Tech Whims

《Is GPT-4 a Good Data Analyst》论文分析

张晓龙 / 2023-06-09


源于我们最近探索 ChatGPT 在数据分析领域应用,5 月底我们做了 demo,并且初步应用,详见:ChatGPT 在线教育业务下数据分析领域的初步应用真实案例

完成论文分析,和我之前做的业务上的真实案例分析对比:

  1. 当前的结论和论文一致,,在整个分析过程中gpt能够自动化很多环节,但是在业务理解和数据洞察上,在业务上真正应用还需要继续优化
  2. 论文是在相对确定的数据集和问题上展开的,没有过多考虑业务上的复杂度
  3. 具体业务的逻辑和复杂度觉得一个分析主题的难易程度, 不确定性更多
  4. 我们的 demo 是在 gpt3.5版本上的验证,相较于 gpt4存在一定能力上不足,需要进一步优化 demo
  5. 在替换分析师的思考上,我的理解是未来会替掉不会用 gpt 的分析师

Paper key Takeways

Result

Experimental results show that GPT-4 can achieve comparable performance to humans.

The main and typical job scopes for a data analyst include extracting relevant data from several databases based on business partners’ requirements, presenting data visualization in an easily understandable way,and also providing data analysis and insights for the audience.

The results and analysis show that GPT-4 can achieve comparable performance to humans, but further studies are needed before concluding that GPT-4 can replace data analysts.

Experimental results show that GPT-4 can beat an entry level data analyst in terms of performance and have comparable performance to a senior level data analyst.

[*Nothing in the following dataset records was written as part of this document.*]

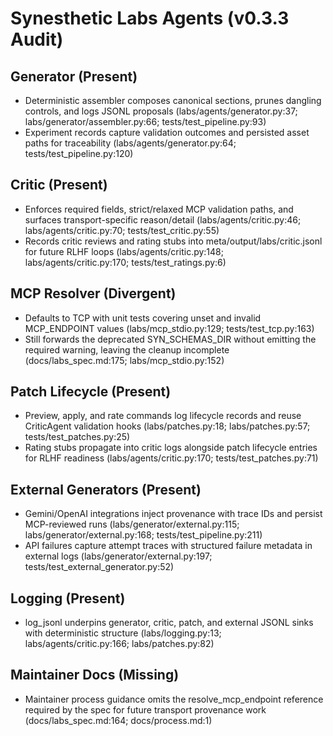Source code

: # Synesthetic Labs Agents (v0.3.3 Audit)

## Generator (Present)
- Deterministic assembler composes canonical sections, prunes dangling controls, and logs JSONL proposals (labs/agents/generator.py:37; labs/generator/assembler.py:66; tests/test_pipeline.py:93)
- Experiment records capture validation outcomes and persisted asset paths for traceability (labs/agents/generator.py:64; tests/test_pipeline.py:120)

## Critic (Present)
- Enforces required fields, strict/relaxed MCP validation paths, and surfaces transport-specific reason/detail (labs/agents/critic.py:46; labs/agents/critic.py:70; tests/test_critic.py:55)
- Records critic reviews and rating stubs into meta/output/labs/critic.jsonl for future RLHF loops (labs/agents/critic.py:148; labs/agents/critic.py:170; tests/test_ratings.py:6)

## MCP Resolver (Divergent)
- Defaults to TCP with unit tests covering unset and invalid MCP_ENDPOINT values (labs/mcp_stdio.py:129; tests/test_tcp.py:163)
- Still forwards the deprecated SYN_SCHEMAS_DIR without emitting the required warning, leaving the cleanup incomplete (docs/labs_spec.md:175; labs/mcp_stdio.py:152)

## Patch Lifecycle (Present)
- Preview, apply, and rate commands log lifecycle records and reuse CriticAgent validation hooks (labs/patches.py:18; labs/patches.py:57; tests/test_patches.py:25)
- Rating stubs propagate into critic logs alongside patch lifecycle entries for RLHF readiness (labs/agents/critic.py:170; tests/test_patches.py:71)

## External Generators (Present)
- Gemini/OpenAI integrations inject provenance with trace IDs and persist MCP-reviewed runs (labs/generator/external.py:115; labs/generator/external.py:168; tests/test_pipeline.py:211)
- API failures capture attempt traces with structured failure metadata in external logs (labs/generator/external.py:197; tests/test_external_generator.py:52)

## Logging (Present)
- log_jsonl underpins generator, critic, patch, and external JSONL sinks with deterministic structure (labs/logging.py:13; labs/agents/critic.py:166; labs/patches.py:82)

## Maintainer Docs (Missing)
- Maintainer process guidance omits the resolve_mcp_endpoint reference required by the spec for future transport provenance work (docs/labs_spec.md:164; docs/process.md:1)
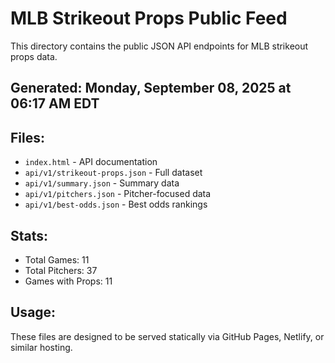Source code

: # MLB Strikeout Props Public Feed

This directory contains the public JSON API endpoints for MLB strikeout props data.

## Generated: Monday, September 08, 2025 at 06:17 AM EDT

## Files:
- `index.html` - API documentation
- `api/v1/strikeout-props.json` - Full dataset
- `api/v1/summary.json` - Summary data
- `api/v1/pitchers.json` - Pitcher-focused data  
- `api/v1/best-odds.json` - Best odds rankings

## Stats:
- Total Games: 11
- Total Pitchers: 37
- Games with Props: 11

## Usage:
These files are designed to be served statically via GitHub Pages, Netlify, or similar hosting.
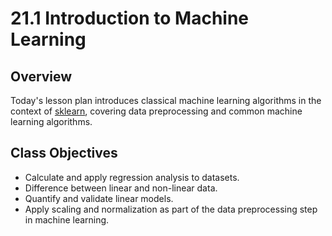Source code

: # 21.1 Introduction to Machine Learning

## Overview

Today's lesson plan introduces classical machine learning algorithms in the context of [sklearn](http://scikit-learn.org/stable/), covering data preprocessing and common machine learning algorithms.

## Class Objectives

* Calculate and apply regression analysis to datasets.
* Difference between linear and non-linear data.
* Quantify and validate linear models.
* Apply scaling and normalization as part of the data preprocessing step in machine learning.

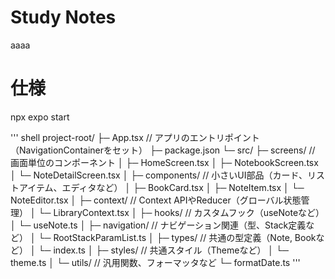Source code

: # Study Notes
aaaa
# 仕様
npx expo start

''' shell
project-root/
├─ App.tsx               // アプリのエントリポイント（NavigationContainerをセット）
├─ package.json
└─ src/
   ├─ screens/           // 画面単位のコンポーネント
   │   ├─ HomeScreen.tsx
   │   ├─ NotebookScreen.tsx
   │   └─ NoteDetailScreen.tsx
   │
   ├─ components/        // 小さいUI部品（カード、リストアイテム、エディタなど）
   │   ├─ BookCard.tsx
   │   ├─ NoteItem.tsx
   │   └─ NoteEditor.tsx
   │
   ├─ context/           // Context APIやReducer（グローバル状態管理）
   │   └─ LibraryContext.tsx
   │
   ├─ hooks/             // カスタムフック（useNoteなど）
   │   └─ useNote.ts
   │
   ├─ navigation/        // ナビゲーション関連（型、Stack定義など）
   │   └─ RootStackParamList.ts
   │
   ├─ types/             // 共通の型定義（Note, Bookなど）
   │   └─ index.ts
   │
   ├─ styles/            // 共通スタイル（Themeなど）
   │   └─ theme.ts
   │
   └─ utils/             // 汎用関数、フォーマッタなど
       └─ formatDate.ts
'''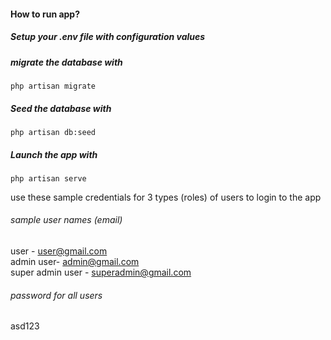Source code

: #### How to run app?

##### Setup your .env file with configuration values

##### migrate the database with

`php artisan migrate`

##### Seed the database with

`php artisan db:seed`

##### Launch the app with

`php artisan serve`

use these sample credentials for 3 types (roles) of users to login to the app

###### sample user names (email)

user - user@gmail.com\
admin user- admin@gmail.com\
super admin user - superadmin@gmail.com

###### password for all users

asd123
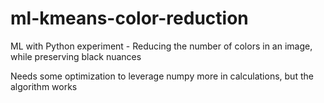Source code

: # ml-kmeans-color-reduction
ML with Python experiment - Reducing the number of colors in an image, while preserving black nuances

Needs some optimization to leverage numpy more in calculations, but the algorithm works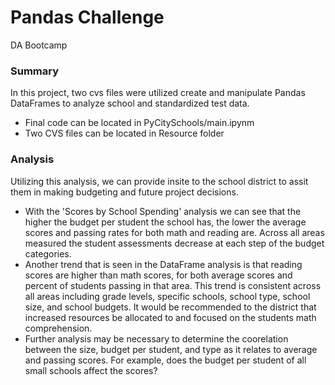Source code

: # Pandas Challenge
DA Bootcamp

### Summary

In this project, two cvs files were utilized create and manipulate Pandas DataFrames to analyze school and standardized test data.
- Final code can be located in PyCitySchools/main.ipynm
- Two CVS files can be located in Resource folder


### Analysis
Utilizing this analysis, we can provide insite to the school district to assit them in making budgeting and future project decisions. 
- With the 'Scores by School Spending' analysis we can see that the higher the budget per student the school has, the lower the average scores and passing rates for both math and reading are. Across all areas measured the student assessments decrease at each step of the budget categories. 
- Another trend that is seen in the DataFrame analysis is that reading scores are higher than math scores, for both average scores and percent of students passing in that area. This trend is consistent across all areas including grade levels, specific schools, school type, school size, and school budgets. It would be recommended to the district that increased resources be allocated to and focused on the students math comprehension.
- Further analysis may be necessary to determine the coorelation between the size, budget per student, and type as it relates to average and passing scores. For example, does the budget per student of all small schools affect the scores?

In terms of cost and time, GPT-4 is much cheaper and faster than hiring a data analyst. but further studies are needed before concluding that GPT-4 can replace data analysts.

Task and DateSet

task and datasets:

  1. text-to-sql:we adopt the NL2VIS task which has one more step forward than the text-to-sql task.

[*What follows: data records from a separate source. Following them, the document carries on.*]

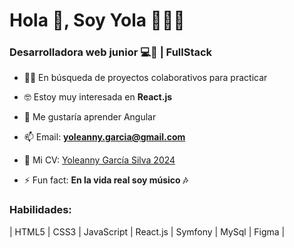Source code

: <h1 align="left">Hola 👋, Soy Yola 🙋🏻‍♀️</h1>
<h3 align="left">Desarrolladora web junior 💻🌱 | FullStack</h3>

- 🤝🏻 En búsqueda de proyectos colaborativos para practicar

- 🤓 Estoy muy interesada en **React.js**

- 🤩 Me gustaría aprender Angular

- 📫 Email: **yoleanny.garcia@gmail.com**

- 📃 Mi CV: <a href="https://yolags.github.io/yoleannygarcia-cv/">Yoleanny García Silva 2024</a>

- ⚡ Fun fact: **En la vida real soy músico 🎶**

<h3 align="left">Habilidades:</h3>

<p align="left">| HTML5 | CSS3 | JavaScript | React.js | Symfony | MySql | Figma |</p>

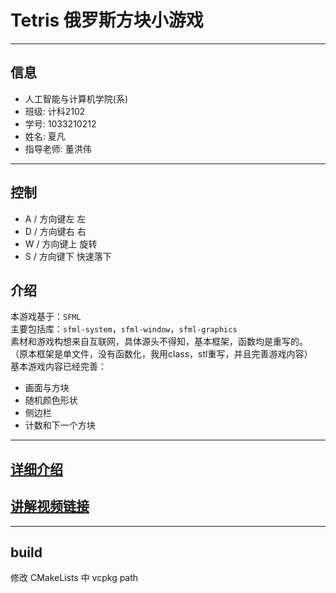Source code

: # Tetris 俄罗斯方块小游戏

---

## 信息

- 人工智能与计算机学院(系)
- 班级: 计科2102
- 学号: 1033210212
- 姓名: 夏凡
- 指导老师: 董洪伟

---

## 控制

- A / 方向键左 左
- D / 方向键右 右
- W / 方向键上 旋转
- S / 方向键下 快速落下

## 介绍

本游戏基于：`SFML`  
主要包括库：`sfml-system`，`sfml-window`，`sfml-graphics`  
素材和游戏构想来自互联网，具体源头不得知，基本框架，函数均是重写的。  
（原本框架是单文件，没有函数化，我用class，stl重写，并且完善游戏内容）  
基本游戏内容已经完善：

- 画面与方块
- 随机颜色形状
- 侧边栏
- 计数和下一个方块

---

## [详细介绍](./docs/main.md)
## [讲解视频链接](https://www.bilibili.com/video/BV1zL4y1N7q9/?vd_source=af1386f284dfc20acb917ea389160b19)

---

## build

修改 CMakeLists 中 vcpkg path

  2. chat summarization: we aim to generate the data analysis in the form of bullet points instead of a short paragraph.

Task Setting:as illustrated in Figure 1, given a business-related question (q) and one or more relevant database tables (d) and their schema (s), we aim to extract the required data (D), generate a graph (G) for visualization and provide some analysis and insights (A).

Framework

Basically, there are three steps involved:

(1) code generation (shown in blue arrows)

(2) code execution (shown in orange arrows)

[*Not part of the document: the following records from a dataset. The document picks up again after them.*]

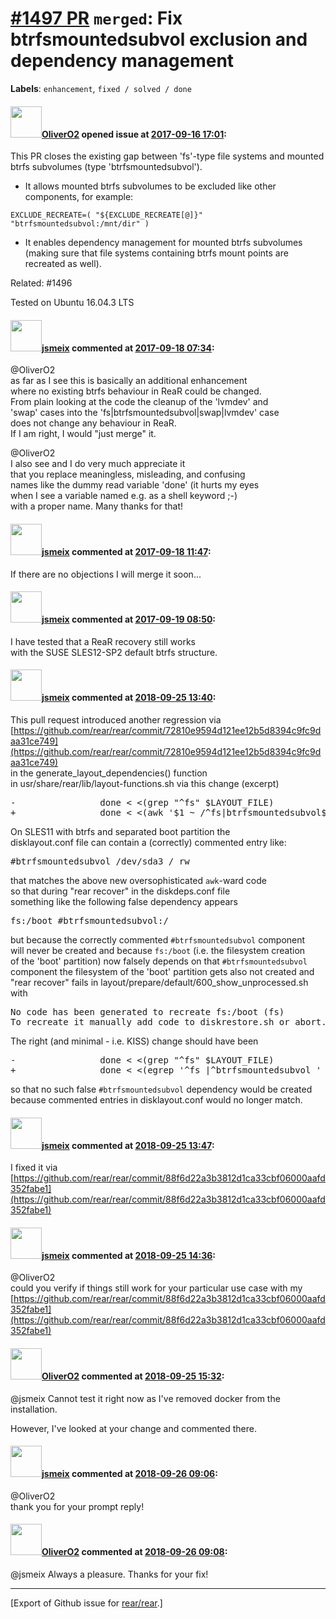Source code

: [\#1497 PR](https://github.com/rear/rear/pull/1497) `merged`: Fix btrfsmountedsubvol exclusion and dependency management
========================================================================================================================

**Labels**: `enhancement`, `fixed / solved / done`

#### <img src="https://avatars.githubusercontent.com/u/4660803?v=4" width="50">[OliverO2](https://github.com/OliverO2) opened issue at [2017-09-16 17:01](https://github.com/rear/rear/pull/1497):

This PR closes the existing gap between 'fs'-type file systems and
mounted btrfs subvolumes (type 'btrfsmountedsubvol').

-   It allows mounted btrfs subvolumes to be excluded like other
    components, for example:

<!-- -->

    EXCLUDE_RECREATE=( "${EXCLUDE_RECREATE[@]}" "btrfsmountedsubvol:/mnt/dir" )

-   It enables dependency management for mounted btrfs subvolumes
    (making sure that file systems containing btrfs mount points are
    recreated as well).

Related: \#1496

Tested on Ubuntu 16.04.3 LTS

#### <img src="https://avatars.githubusercontent.com/u/1788608?u=925fc54e2ce01551392622446ece427f51e2f0ce&v=4" width="50">[jsmeix](https://github.com/jsmeix) commented at [2017-09-18 07:34](https://github.com/rear/rear/pull/1497#issuecomment-330147122):

@OliverO2  
as far as I see this is basically an additional enhancement  
where no existing btrfs behaviour in ReaR could be changed.  
From plain looking at the code the cleanup of the 'lvmdev' and  
'swap' cases into the 'fs|btrfsmountedsubvol|swap|lvmdev' case  
does not change any behaviour in ReaR.  
If I am right, I would "just merge" it.

@OliverO2  
I also see and I do very much appreciate it  
that you replace meaningless, misleading, and confusing  
names like the dummy read variable 'done' (it hurts my eyes  
when I see a variable named e.g. as a shell keyword ;-)  
with a proper name. Many thanks for that!

#### <img src="https://avatars.githubusercontent.com/u/1788608?u=925fc54e2ce01551392622446ece427f51e2f0ce&v=4" width="50">[jsmeix](https://github.com/jsmeix) commented at [2017-09-18 11:47](https://github.com/rear/rear/pull/1497#issuecomment-330196296):

If there are no objections I will merge it soon...

#### <img src="https://avatars.githubusercontent.com/u/1788608?u=925fc54e2ce01551392622446ece427f51e2f0ce&v=4" width="50">[jsmeix](https://github.com/jsmeix) commented at [2017-09-19 08:50](https://github.com/rear/rear/pull/1497#issuecomment-330473345):

I have tested that a ReaR recovery still works  
with the SUSE SLES12-SP2 default btrfs structure.

#### <img src="https://avatars.githubusercontent.com/u/1788608?u=925fc54e2ce01551392622446ece427f51e2f0ce&v=4" width="50">[jsmeix](https://github.com/jsmeix) commented at [2018-09-25 13:40](https://github.com/rear/rear/pull/1497#issuecomment-424347380):

This pull request introduced another regression via  
[https://github.com/rear/rear/commit/72810e9594d121ee12b5d8394c9fc9daa31ce749](https://github.com/rear/rear/commit/72810e9594d121ee12b5d8394c9fc9daa31ce749)  
in the generate\_layout\_dependencies() function  
in usr/share/rear/lib/layout-functions.sh via this change (excerpt)

<pre>
-                done < <(grep "^fs" $LAYOUT_FILE)
+                done < <(awk '$1 ~ /^fs|btrfsmountedsubvol$/ { print; }' $LAYOUT_FILE)
</pre>

On SLES11 with btrfs and separated boot partition the  
disklayout.conf file can contain a (correctly) commented entry like:

<pre>
#btrfsmountedsubvol /dev/sda3 / rw
</pre>

that matches the above new oversophisticated `awk`-ward code  
so that during "rear recover" in the diskdeps.conf file  
something like the following false dependency appears

<pre>
fs:/boot #btrfsmountedsubvol:/
</pre>

but because the correctly commented `#btrfsmountedsubvol` component  
will never be created and because `fs:/boot` (i.e. the filesystem
creation  
of the 'boot' partition) now falsely depends on that
`#btrfsmountedsubvol`  
component the filesystem of the 'boot' partition gets also not created
and  
"rear recover" fails in layout/prepare/default/600\_show\_unprocessed.sh
with

<pre>
No code has been generated to recreate fs:/boot (fs)
To recreate it manually add code to diskrestore.sh or abort.
</pre>

The right (and minimal - i.e. KISS) change should have been

<pre>
-                done < <(grep "^fs" $LAYOUT_FILE)
+                done < <(egrep '^fs |^btrfsmountedsubvol ' $LAYOUT_FILE)
</pre>

so that no such false `#btrfsmountedsubvol` dependency would be
created  
because commented entries in disklayout.conf would no longer match.

#### <img src="https://avatars.githubusercontent.com/u/1788608?u=925fc54e2ce01551392622446ece427f51e2f0ce&v=4" width="50">[jsmeix](https://github.com/jsmeix) commented at [2018-09-25 13:47](https://github.com/rear/rear/pull/1497#issuecomment-424349927):

I fixed it via  
[https://github.com/rear/rear/commit/88f6d22a3b3812d1ca33cbf06000aafd352fabe1](https://github.com/rear/rear/commit/88f6d22a3b3812d1ca33cbf06000aafd352fabe1)

#### <img src="https://avatars.githubusercontent.com/u/1788608?u=925fc54e2ce01551392622446ece427f51e2f0ce&v=4" width="50">[jsmeix](https://github.com/jsmeix) commented at [2018-09-25 14:36](https://github.com/rear/rear/pull/1497#issuecomment-424369255):

@OliverO2  
could you verify if things still work for your particular use case with
my  
[https://github.com/rear/rear/commit/88f6d22a3b3812d1ca33cbf06000aafd352fabe1](https://github.com/rear/rear/commit/88f6d22a3b3812d1ca33cbf06000aafd352fabe1)

#### <img src="https://avatars.githubusercontent.com/u/4660803?v=4" width="50">[OliverO2](https://github.com/OliverO2) commented at [2018-09-25 15:32](https://github.com/rear/rear/pull/1497#issuecomment-424391646):

@jsmeix Cannot test it right now as I've removed docker from the
installation.

However, I've looked at your change and commented there.

#### <img src="https://avatars.githubusercontent.com/u/1788608?u=925fc54e2ce01551392622446ece427f51e2f0ce&v=4" width="50">[jsmeix](https://github.com/jsmeix) commented at [2018-09-26 09:06](https://github.com/rear/rear/pull/1497#issuecomment-424642149):

@OliverO2  
thank you for your prompt reply!

#### <img src="https://avatars.githubusercontent.com/u/4660803?v=4" width="50">[OliverO2](https://github.com/OliverO2) commented at [2018-09-26 09:08](https://github.com/rear/rear/pull/1497#issuecomment-424642710):

@jsmeix Always a pleasure. Thanks for your fix!

------------------------------------------------------------------------

\[Export of Github issue for
[rear/rear](https://github.com/rear/rear).\]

and (3) analysis generation (shown in green arrows)

Algorithm 1 GPT-4 as a data analyst

prompt

1、Prompt for the first step in our framework:

Write python code to select relevant data and draw the chart. Please save the plot to “figure.pdf” and save the label and value shown in the graph to “data.txt”.

An example code snippet generated by GPT-4 is shown An example code snippet generated by GPT-4 is shown

2、离线的获取数据,避免数据外泄

3、Prompt for the third step in our framework:

Generate analysis and insights about the data in 5 bullet points.

Experiments

Randomly choose 100 questions from different domains with different chart types and different difficulty levels to conduct our main experiments. The chart types cover the bar chart, the stacked bar chart, the line chart, the scatter chart, the grouping scatter chart and the pie chart.

The difficulty levels include: easy, medium, hard and extra hard.

The domains include: sports, artists, transportation, apartment rentals, colleges

Evaluation

Figure evaluation metrics

Analysis evaluation metrics

评估的结果 评估的结果 chatGPT vs sernior data analysts human

  1. GPT-4’s performance is comparable to human data analysts, while the superiority varies among different metrics and human data analysts.
  2. VS 6 years’ data analysis working experience in finance industry :We can see from the table that GPT-4 performance is comparable to the expert data analyst on most of the metrics.
  3. VS works in internet industry as a data analyst for over 5 years :the results shows larger variance between human and AI data analysts. The human data analyst surpasses GPT-4 on information correctness and aesthetics of figures, correctness and complexity of insights, indicating that GPT-4 still still has potential for improvement.
  4. VS a junior data analyst who has data analysis working experience in a consulting firm within 2 years : GPT-4 not only performs better on the correctness of figures and analysis, but also tends to generate more complex analysis than the human data analyst.

case study

example for gpt4 and data analysts

不足的地方:

  1. we suspect that GPT-4’s calculation ability is not strong, especially for those complex calculation.
  2. We also notice this issue in several other cases. Although GPT-4 generates the analysis bullet point in a very confident tone, but the calculation is sometimes inaccurate.
  3. While GPT-4 usually only focuses on the extracted data itself, the human is easily linked with one’s background knowledge.
  4. First, as illustrated in the case study section, GPT-4 still has hallucination problems, which is also mentioned in GPT-4 technical report (OpenAI, 2023).
  5. Second, before providing insightful suggestions, a professional data analyst is usually confident about all the assumptions. Instead of directly giving any suggestion or making any guess from the data, GPT4 should be careful about all the assumptions and make the claims rigorous.